▶ Brief: Continue the passage on how effective teams form, starting after its final sentence.

▶ Source:
------

You can’t create an effective team instantly, on demand. Teams take time: time to come together; time to learn one another’s strengths and weaknesses; time to discover how best to cooperate; time to grow into something greater than the sum of their individual parts. It isn’t a process that can be rushed. Yet that’s exactly what far too many organizations try to do: push people together into a team and expect them to perform at their best right away.

This isn’t a new idea. People have recognized for decades that effective teams aren’t produced at the drop of a hat. So why do organizations persist in acting as if the opposite is true? A cluster of people sent together into a room and given a common task aren’t a team in anything but name. They maybe have the potential to become a team, but that’s all. Fulfilling that potential will take weeks, months or years—if it happens at all.

Patience isn’t seen as a virtue these days. It’s all about instant gratification. But when “instant” isn’t gratification at all, but a sure road to frustration and wasted effort, it’s hard to understand why anyone bothers to seek it. “Instant” teams are like fast food: a jumble of barely-edible ingredients, thrown together. Real teams take time to cook, so the flavors blend into something truly nutritious.

A team is a community: a group of people with a history of understanding and respect. Its members need time to build relationships and learn how to support and complement one another. They don’t all need to like each other, but at least they must come to accept their colleagues as important and valued members of the group, with essential qualities to contribute.

The “instant team” or "virtual team" isn’t a team at all. You can be part of a consultation group (working party, study group, call it what you will) without personal contact or time to “gel,” because this form of group activity needs little more than remote communication. Members act as individuals or representatives of some department or interest group. If the group stays together for a long time, with a stable membership, it may begin to form some of the signs of a team. But personal contact on a long-term, regular basis—seeing the others operate, talking to them informally, getting their measure and deciding how (and if) to cooperate with them fully—is so fundamental to team formation its absence is bound to block development beyond a certain point.

------

▶ Supplied records:
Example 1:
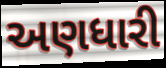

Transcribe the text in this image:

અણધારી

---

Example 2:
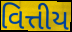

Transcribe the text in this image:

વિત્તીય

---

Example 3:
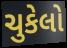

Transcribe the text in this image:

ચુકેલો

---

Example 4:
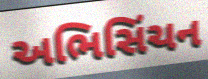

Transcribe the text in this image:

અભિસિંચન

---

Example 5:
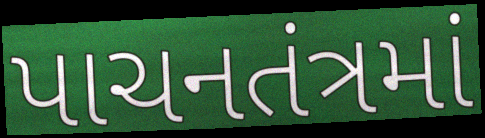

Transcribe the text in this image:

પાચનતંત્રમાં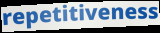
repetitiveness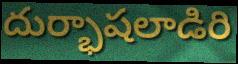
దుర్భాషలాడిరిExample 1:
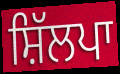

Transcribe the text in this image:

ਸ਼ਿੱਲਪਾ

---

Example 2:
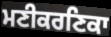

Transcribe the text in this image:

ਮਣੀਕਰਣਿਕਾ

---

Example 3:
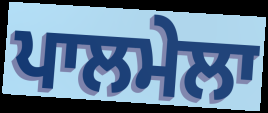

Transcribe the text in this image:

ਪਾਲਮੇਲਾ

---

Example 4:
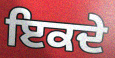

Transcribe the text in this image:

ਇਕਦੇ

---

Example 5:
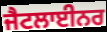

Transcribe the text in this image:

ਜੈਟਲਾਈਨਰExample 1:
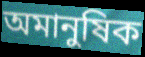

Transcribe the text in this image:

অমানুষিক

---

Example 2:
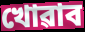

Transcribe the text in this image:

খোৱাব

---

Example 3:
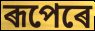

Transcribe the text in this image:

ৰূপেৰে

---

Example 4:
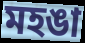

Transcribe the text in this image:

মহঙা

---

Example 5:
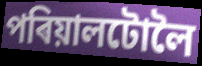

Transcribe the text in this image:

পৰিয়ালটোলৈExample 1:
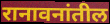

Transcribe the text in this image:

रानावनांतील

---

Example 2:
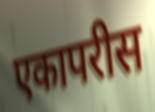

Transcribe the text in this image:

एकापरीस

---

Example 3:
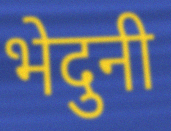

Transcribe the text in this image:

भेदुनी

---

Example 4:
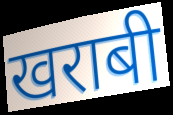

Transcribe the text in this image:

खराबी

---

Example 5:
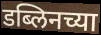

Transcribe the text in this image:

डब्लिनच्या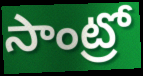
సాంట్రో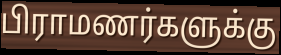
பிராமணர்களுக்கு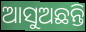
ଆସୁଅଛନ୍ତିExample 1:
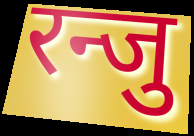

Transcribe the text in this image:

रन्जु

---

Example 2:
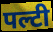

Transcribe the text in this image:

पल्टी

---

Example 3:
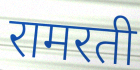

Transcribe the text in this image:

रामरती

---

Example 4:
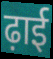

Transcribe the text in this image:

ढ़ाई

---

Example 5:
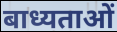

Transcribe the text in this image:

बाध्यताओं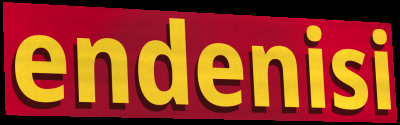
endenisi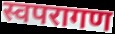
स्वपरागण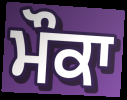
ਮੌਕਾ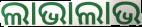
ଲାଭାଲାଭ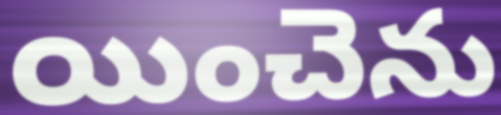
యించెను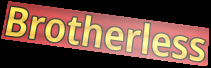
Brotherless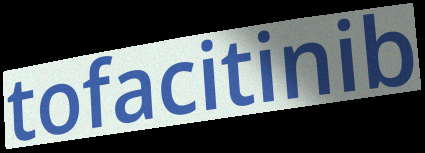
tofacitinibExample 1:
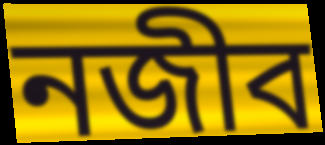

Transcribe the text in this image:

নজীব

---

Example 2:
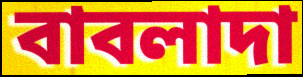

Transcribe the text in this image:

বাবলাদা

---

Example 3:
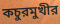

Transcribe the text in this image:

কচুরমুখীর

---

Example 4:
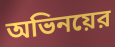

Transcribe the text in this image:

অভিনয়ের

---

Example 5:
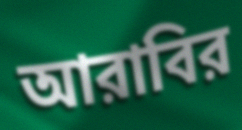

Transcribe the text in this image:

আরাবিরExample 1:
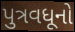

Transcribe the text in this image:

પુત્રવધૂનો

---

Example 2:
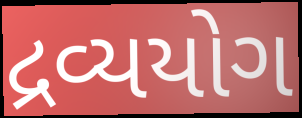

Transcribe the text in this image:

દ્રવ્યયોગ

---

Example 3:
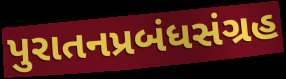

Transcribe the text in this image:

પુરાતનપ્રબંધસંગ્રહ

------

▶ Exercise output:
Team formation is slow. Some of the original members may decide they don’t fit; others may be ejected for the same reason. It’s like a band, or an orchestra, or a chorus. You could put together the best individual musicians around and they might not form an effective ensemble. I recently read an article that pointed to The Beatles as a prime example of a successful team that took a long time to come together. There were several changes in membership. The roles within the group shifted (at one time, Ringo Starr was one of the vocalists). The band spent years playing in small clubs and dubious bars as they formulated a distinctive style. If they seemed to burst on the music scene fully fledged, that’s only because their earlier work was mostly forgettable and forgotten.

If you or I had heard The Beatles in their first few gigs together, we wouldn’t have recognized anything special about them at all. There was nothing. They were just one of thousands of wannabe pop groups. The talent may have been there, but it wasn’t showing itself yet. That took time—lots of it. There are artists who come from nowhere and cause a five-minute sensation, but few last into a serious career. Those that do usually face a distinct dip in popularity and impact for a few years, while they mature into their eventual performing personality.

Teams are living entities. They're born, they grow and mature, they flourish (hopefully) and then they die. Many never reach maturity. The best of them still die. You can’t create a fully-functioning team immediately or by command; you must grow it, as you would grow a garden. It takes patience, perseverance and—above all—time. If you want something done immediately, put an individual in charge. If you want to produce a situation where a group of people produce more as an ensemble than they can do alone, give them the time and space to develop into a team.

A “slow” team is one that has been allowed to grow organically, taking on its own unique character as it does so; just as slow food is cooked gently to allow the ingredients to blend to perfection. Any idiot can toss a mess of meat and vegetables into a pot, turn the heat to maximum and hope for the best—but I, for one, won’t be hanging around to try it when it’s served up. Any organization can throw people together, call them a team and demand results in five minutes. The result will taste just as bad, whether you’re part of the “team” or the ones waiting to try the outcome.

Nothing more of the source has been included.